Misaskim Lauds Its Working Relationship with United Hatzolah of IsraelDate: March 01, 2011
Mr. Moshu Hadaya was last seen chopping wood in his backyard in Staten Island, New York, on Sunday, February 20th. When his friend did not get a response after repeatedly trying to reach him on the following day, he went to Moshu's home to check up on him. Moshu's lifeless body was found in the backyard where he had last been seen chopping wood a day earlier.
Emergency personnel were called to the scene and unfortunately, Mr. Hadaya was pronounced dead at the age of 52. Since Mr. Hadaya lived alone, it was the obligation of the Medical Examiner to ascertain whether the deceased had a prior medical history that might have contributed to his sudden death. Local officials, on the other hand, were trying to notify a next of kin. The process turned out to be particularly challenging and the officials did not have much luck with the contacts that they reached. It was at this point that Misaskim was called in.
Misaskim dispatched a full crew to Mr. Hadaya's home. While some volunteers escorted the niftar to the Medical Examiner's office to ensure kavod hames, other volunteers remained behind at the scene. The volunteers spoke to friends and neighbors in an effort to assist in locating family members. This was important as only a next of kin can legally object to an autopsy.
Misaskim learned that the niftar had relatives in Israel. The organization reached out to Mr. Eli Beer, Director of United Hatzolah of Israel, which has thousands of volunteers scattered throughout the country, and with whom Misaskim already has an established working relationship. Mr. Beer mobilized United Hatzolah's resources. Within a short time, two relatives were located - the niftar's sister who lived in Ramat Yishay near Haifa, and an uncle in Eilat. Once the family members were notified of the circumstances surrounding Moshu's death, they directed Misaskim to two cousins in Brooklyn who took care of the paperwork rejecting an autopsy. The niftar was brought to kever Yisroel the following day.

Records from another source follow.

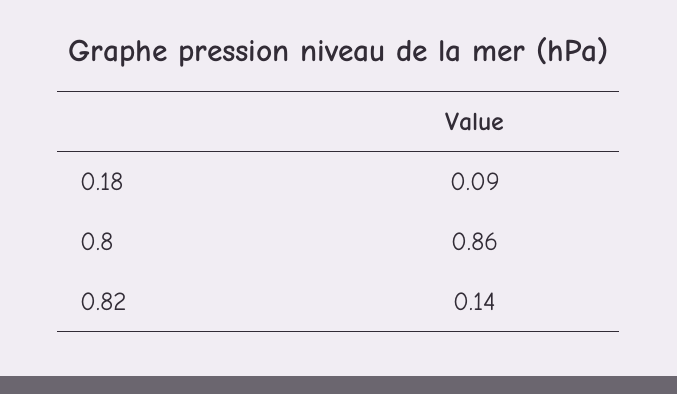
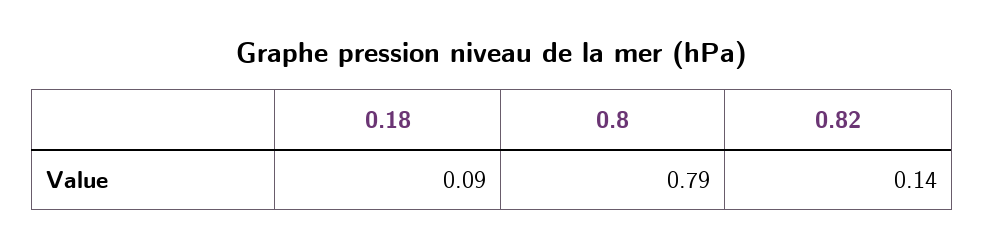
  {
    "0.18": 0.09,
-   "0.8": 0.86,
+   "0.8": 0.79,
    "0.82": 0.14
  }

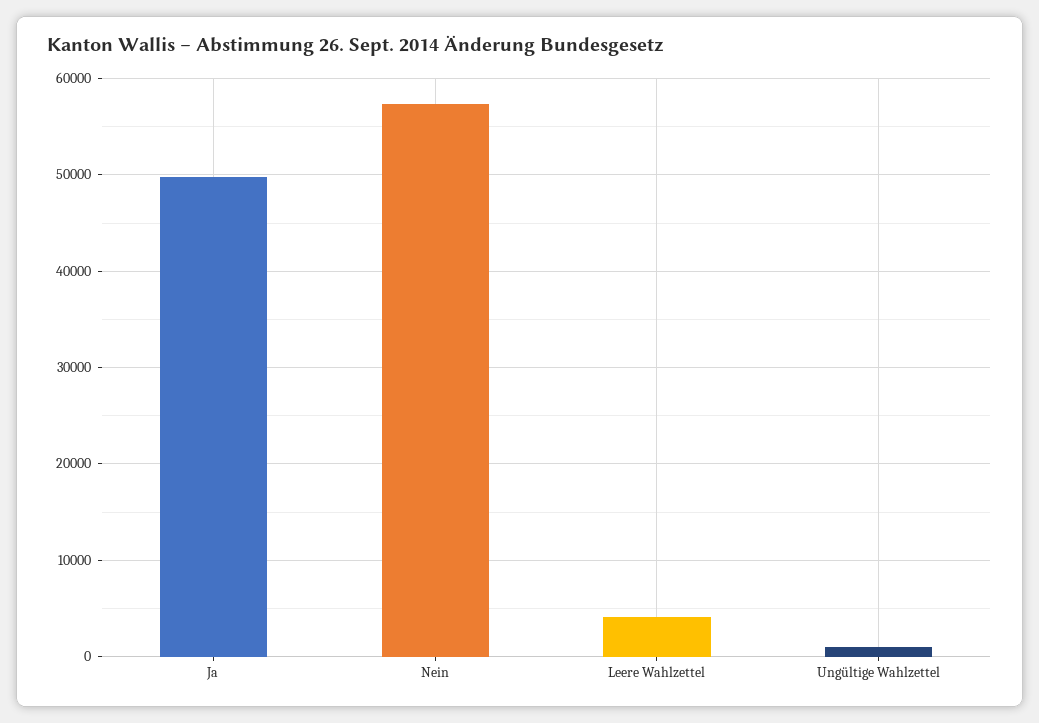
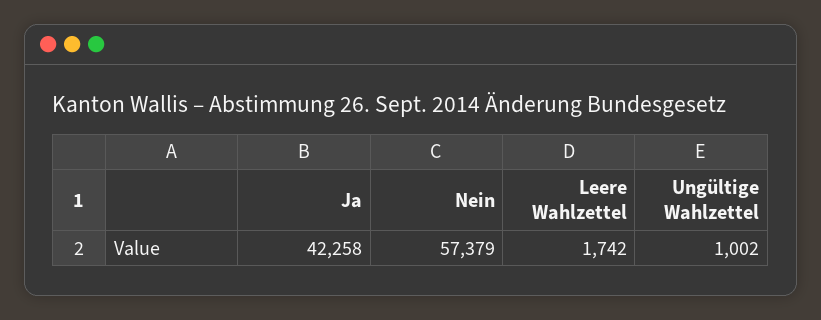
  {
-   "Ja": 50000,
+   "Ja": 42258,
    "Nein": 57379,
-   "Leere Wahlzettel": 4000,
+   "Leere Wahlzettel": 1742,
    "Ungültige Wahlzettel": 1002
  }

Misaskim is deeply grateful to Mr. Eli Beer and United Hatzolah for being of assistance in this situation, and in similar circumstances in the past. "Our working relationship with United Hatzolah proves to be a valuable resource, particularly when we are presented with situations that involve individuals from Israel," remarked a Misaskim volunteer after the burial was over.
Misaskim and United Hatzolah are now fine-tuning a system that will enable both organizations to continue working hand-in-hand in establishing an efficient response to situations involving family of the deceased living in the United States or in Israel.